* _ЗАДАЧА A_
Кого, согласно отрывку об Ираке и Палестине, пригласят возглавить правительство Трансиордании?
* _ЗАДАЧА B_
Пожалуйста, продолжите отрывок об Ираке и Палестине с того места, на котором он заканчивается.

* _ЦИТИРУЕМЫЙ ОТРЫВОК_
****
Ирак Гертруды начинал приобретать форму. Небольшой комитет, в который вошли она, Кокс, Лоуренс и иракские министры, взялся за работу, не считаясь со временем и географией. Для суннитского лидера в стране с шиитским большинством происхождение по прямой линии от Пророка должно было оказаться козырной картой. Эмира следовало немедленно пригласить в Багдад, до начала выборов правителя. До того он должен посетить Мекку, чтобы его кандидатура была объявлена оттуда. Чем дальше он двигался на восток, тем сильнее росла его поддержка. Черчилль телеграфировал домой: «И Кокс, и мисс Белл согласны, что, если следовать выбранной процедуре, появление Фейсала в Месопотамии приведет к его общему признанию».

Вторым большим вопросом для обсуждения – в том, что касалось Гертруды, – была Палестина. Черчиллю приходилось иметь дело со множеством конфликтующих вопросов: ему требовалось определить с французами удовлетворительную границу между Палестиной и Сирией, еще одну на юге между Палестиной и Египтом. Он должен был сдержать обещание национального очага для евреев, одновременно не нарушив обещание полумиллиону живущих в Палестине арабов, что они получат самоопределение. И более того: какое бы правительство ни установил он в Палестине, оно не должно стоить Британии больше, чем нынешние шесть миллионов в год. По мере хода конференции ему казалось, что решение найдено. К востоку от реки Иордан будет создано новое арабское государство. В конце концов названное Трансиорданией, оно получит арабское правительство, и возглавить его пригласят Абдуллу. К западу от Иордана евреям будет позволено селиться среди арабов, но Британия продолжит контролировать эту территорию согласно мандату. Кроме того, вероятно, это Лоуренс повлиял на его решение расширить границы мандата на юг к Акабе и вставить клин между все более угрожающим Ибн Саудом и британцами в Египте.
****
* _ИСХОДНЫЕ ДАННЫЕ_

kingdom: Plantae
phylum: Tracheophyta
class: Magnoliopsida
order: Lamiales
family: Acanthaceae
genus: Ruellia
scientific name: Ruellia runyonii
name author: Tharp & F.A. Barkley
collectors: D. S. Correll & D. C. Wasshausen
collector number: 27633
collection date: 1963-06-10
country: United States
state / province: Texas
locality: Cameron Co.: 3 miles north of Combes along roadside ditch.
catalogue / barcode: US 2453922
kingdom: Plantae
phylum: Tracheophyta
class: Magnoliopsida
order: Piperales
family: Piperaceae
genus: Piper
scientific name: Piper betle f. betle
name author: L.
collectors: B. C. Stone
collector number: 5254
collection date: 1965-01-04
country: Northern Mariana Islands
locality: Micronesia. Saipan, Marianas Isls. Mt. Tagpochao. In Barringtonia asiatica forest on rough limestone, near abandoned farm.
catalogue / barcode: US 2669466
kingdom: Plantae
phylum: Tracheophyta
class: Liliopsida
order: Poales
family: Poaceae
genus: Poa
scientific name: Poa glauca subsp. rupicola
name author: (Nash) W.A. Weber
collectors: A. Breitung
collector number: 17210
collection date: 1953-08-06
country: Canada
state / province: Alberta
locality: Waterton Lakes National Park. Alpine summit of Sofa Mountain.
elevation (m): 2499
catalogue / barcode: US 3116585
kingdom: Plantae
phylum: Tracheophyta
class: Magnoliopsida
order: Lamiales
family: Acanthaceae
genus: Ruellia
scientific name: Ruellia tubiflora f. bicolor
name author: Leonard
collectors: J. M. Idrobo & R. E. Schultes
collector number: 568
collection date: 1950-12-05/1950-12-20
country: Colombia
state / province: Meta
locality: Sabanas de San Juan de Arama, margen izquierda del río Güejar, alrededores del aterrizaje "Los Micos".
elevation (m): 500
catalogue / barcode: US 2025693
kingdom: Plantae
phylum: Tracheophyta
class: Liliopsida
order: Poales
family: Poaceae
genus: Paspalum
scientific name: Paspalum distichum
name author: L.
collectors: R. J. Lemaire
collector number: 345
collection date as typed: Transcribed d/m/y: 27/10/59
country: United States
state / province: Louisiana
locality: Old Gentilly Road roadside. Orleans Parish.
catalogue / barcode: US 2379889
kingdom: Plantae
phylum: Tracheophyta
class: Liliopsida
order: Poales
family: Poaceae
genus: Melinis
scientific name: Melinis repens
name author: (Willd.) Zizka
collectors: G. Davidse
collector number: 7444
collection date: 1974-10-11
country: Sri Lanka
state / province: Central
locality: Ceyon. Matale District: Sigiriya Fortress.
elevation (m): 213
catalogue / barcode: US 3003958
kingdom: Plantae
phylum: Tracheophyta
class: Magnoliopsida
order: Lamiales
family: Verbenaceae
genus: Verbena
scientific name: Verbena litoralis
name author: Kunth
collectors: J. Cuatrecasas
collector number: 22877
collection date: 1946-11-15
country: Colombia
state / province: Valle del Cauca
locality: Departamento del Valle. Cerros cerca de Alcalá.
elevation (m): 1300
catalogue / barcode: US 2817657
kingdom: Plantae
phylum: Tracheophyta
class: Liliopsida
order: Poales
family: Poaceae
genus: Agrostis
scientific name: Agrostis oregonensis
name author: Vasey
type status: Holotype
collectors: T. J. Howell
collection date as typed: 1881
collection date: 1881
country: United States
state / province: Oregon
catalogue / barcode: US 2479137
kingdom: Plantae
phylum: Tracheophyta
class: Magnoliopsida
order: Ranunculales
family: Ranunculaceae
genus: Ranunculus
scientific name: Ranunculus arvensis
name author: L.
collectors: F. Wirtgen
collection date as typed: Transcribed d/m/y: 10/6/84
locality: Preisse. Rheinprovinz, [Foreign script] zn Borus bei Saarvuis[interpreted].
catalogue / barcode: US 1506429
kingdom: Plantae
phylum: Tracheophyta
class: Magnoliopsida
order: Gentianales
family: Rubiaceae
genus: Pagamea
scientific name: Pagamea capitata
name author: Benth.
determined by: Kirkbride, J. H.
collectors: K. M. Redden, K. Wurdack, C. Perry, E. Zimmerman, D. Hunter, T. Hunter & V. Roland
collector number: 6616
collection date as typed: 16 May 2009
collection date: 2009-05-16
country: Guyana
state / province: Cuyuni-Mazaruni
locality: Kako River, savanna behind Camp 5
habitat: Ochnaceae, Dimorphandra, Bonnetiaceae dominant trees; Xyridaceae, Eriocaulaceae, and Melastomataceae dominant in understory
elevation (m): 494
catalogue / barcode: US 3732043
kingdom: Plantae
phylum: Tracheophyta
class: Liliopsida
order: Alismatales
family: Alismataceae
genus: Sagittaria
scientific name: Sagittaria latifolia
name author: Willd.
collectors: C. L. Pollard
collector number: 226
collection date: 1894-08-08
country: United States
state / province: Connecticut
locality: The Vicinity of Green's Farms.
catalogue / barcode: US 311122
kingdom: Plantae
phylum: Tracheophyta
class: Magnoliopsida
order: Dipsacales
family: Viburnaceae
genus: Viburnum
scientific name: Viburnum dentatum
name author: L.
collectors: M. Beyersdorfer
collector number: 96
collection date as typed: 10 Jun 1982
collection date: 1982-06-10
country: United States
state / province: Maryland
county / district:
****
* _ОТВЕТ A_
Абдуллу.

* _ОТВЕТ B_
Черчилль проинструктировал Герберта Сэмюэла, верховного комиссара Палестины, ограничить свою ответственность землями к западу от Иордана, где будут селиться евреи, и дал ему еврейские войска для защиты данной территории. Гертруда считала, что это прямой путь к катастрофе. Она соглашалась с комментариями сэра Уиндэма Дидса, идеалистического сиониста, который не мог скрыть своей тревоги по поводу принятых решений о Палестине. В частном разговоре Дидс как-то выпалил: «Есть у нас политика? Наше правительство знает, что делает? Если спросить мистера Черчилля, как он себе представляет положение в этих арабских странах через двадцать лет, может он вам дать хоть самый туманный ответ? Он не знает, и он не думает. В том, что мы делаем, нет никакой координированности».

Гертруда была откровенна в своей оппозиции сионизму с начала и до конца. Она писала Домнулу: «Французы в Сирии и сионизм в Палестине создают неодолимый барьер для того, чтобы действовать с арабами честно. Честная политика, возможно, только у нас в Месопотамии… Тупик в Палестине очень заметно отличается от того, в который уперлись в Сирии: выход совершенно очевиден, а именно – бросить сионистскую политику».

В своих предсказаниях она оказалась права. Уже в июле 1922 года арабы откажутся признавать декларацию Бальфура, отвергнут палестинский мандат, выданный Британии Лигой Наций, и начнется истребление евреев в поселениях арабскими толпами.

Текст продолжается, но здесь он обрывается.